WORK TO COMPLETE >>
1. In the passage below on River City's storm water controls, what storage capacity did the ditch and detention basin reach on June 23, 2015?
2. List every UMF number cited in the passage below on River City's storm water controls.
3. Write the paragraph that comes next in the passage below on River City's storm water controls.

**** PASSAGE PROVIDED

Even if the court accepts the straw wattles did qualify as part of the Facility's attempt to achieve BAT/BCT, it is undisputed the wattles were ineffective. In November 2012, staff from the Board visited the Facility. UMF no. 46. The only BMP the Board observed was a "fiber roll," another term for a straw wattle, that the staff rated ineffective. UMF no. 47. The Board staff noted that other than the ineffective fiber roll, "no other BMPs were observed between the crush pad and the outfall area." UMF no. 48. In December 2014, the Board notified River City of the inadequacy of its BMPs during the previous two rainy seasons and advised River City that "[t]he levels of pollutants in [its] storm water samples indicate [sic] the current BMPs implemented at [the Facility] are not sufficient to reduce pollutant concentrations below benchmark levels." UMF no. 49.

The 1997 and 2015 General Permits both require facilities to reduce or eliminate pollutants associated with industrial activity in storm water discharges, and storm water discharges must comply with the Basin Plan. RJN-A-018, 019 (1997 General Permit); RJN-B-007, 008, 023 (2015 General Permit). Yet, as of December 2014, River City's efforts had not reduced pollutant concentrations. River City's BMPs were insufficient as of December 2014.

Finally, River City points to no undisputed fact in the record to show it implemented BMPs between December 2014 and June 23, 2015. On the latter date, it expanded the ditch and the detention basin for the third time to reach a storage capacity of 4,872 cubic feet, which was still less than the 6,125 cubic feet essential for the required BMP. UMF nos. 52, 53, 57. Therefore, when the 2015 General Permit, with the 85th-percentile, 24-hour storm event standard, took effect on July 1, 2015, River City's BMPs had not achieved the required BAT/BCT.

********
**** EXERCISE DATA

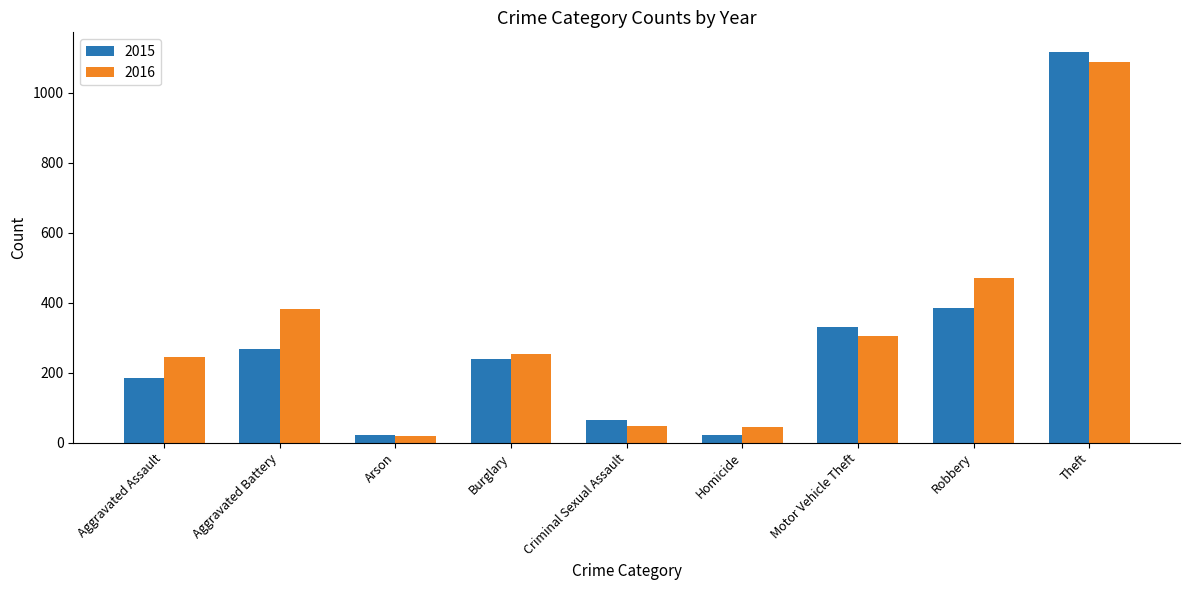

List the series in order of their overall mean, lowest first.

2015, 2016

********

ANSWERS TO THE EXERCISES >>
1. 4,872 cubic feet

2. 46, 47, 48, 49, 52, 53, 57

3.
In sum, under Clean Water Act section 301, River City is required to meet the applicable standards for discharge of pollutants using BMP that meets the BAT and BCT standards to prevent and reduce pollutants in storm water discharges. See RJN-A-010. Yet, as of December 2014, River City's BMP was inadequate and continued to discharge pollutants. Despite the subsequent excavation and expansion of the ditch and detention basin, River City's BMP remained ineffective and incompliant with the Basin Plan. Accordingly, no reasonable factfinder can conclude other than that River City has not implemented BMPs to achieve BAT/BCT for the Facility since April 2011.

2. Receiving Water Limitations

The court next considers River City's storm water samples. CSPA argues analyses of samples from the Facility's storm water discharges between 2012 and 2014 showed concentrations of aluminum, copper, iron, lead, TSS, zinc and COD exceeded the EPA benchmark values and the 1997 General Permit's Section C(2) receiving water limitations. Mot. at 10-11. CSPA also argues the sample results are evidence that River City did not provide adequate BMPs for the Facility. Id. at 11.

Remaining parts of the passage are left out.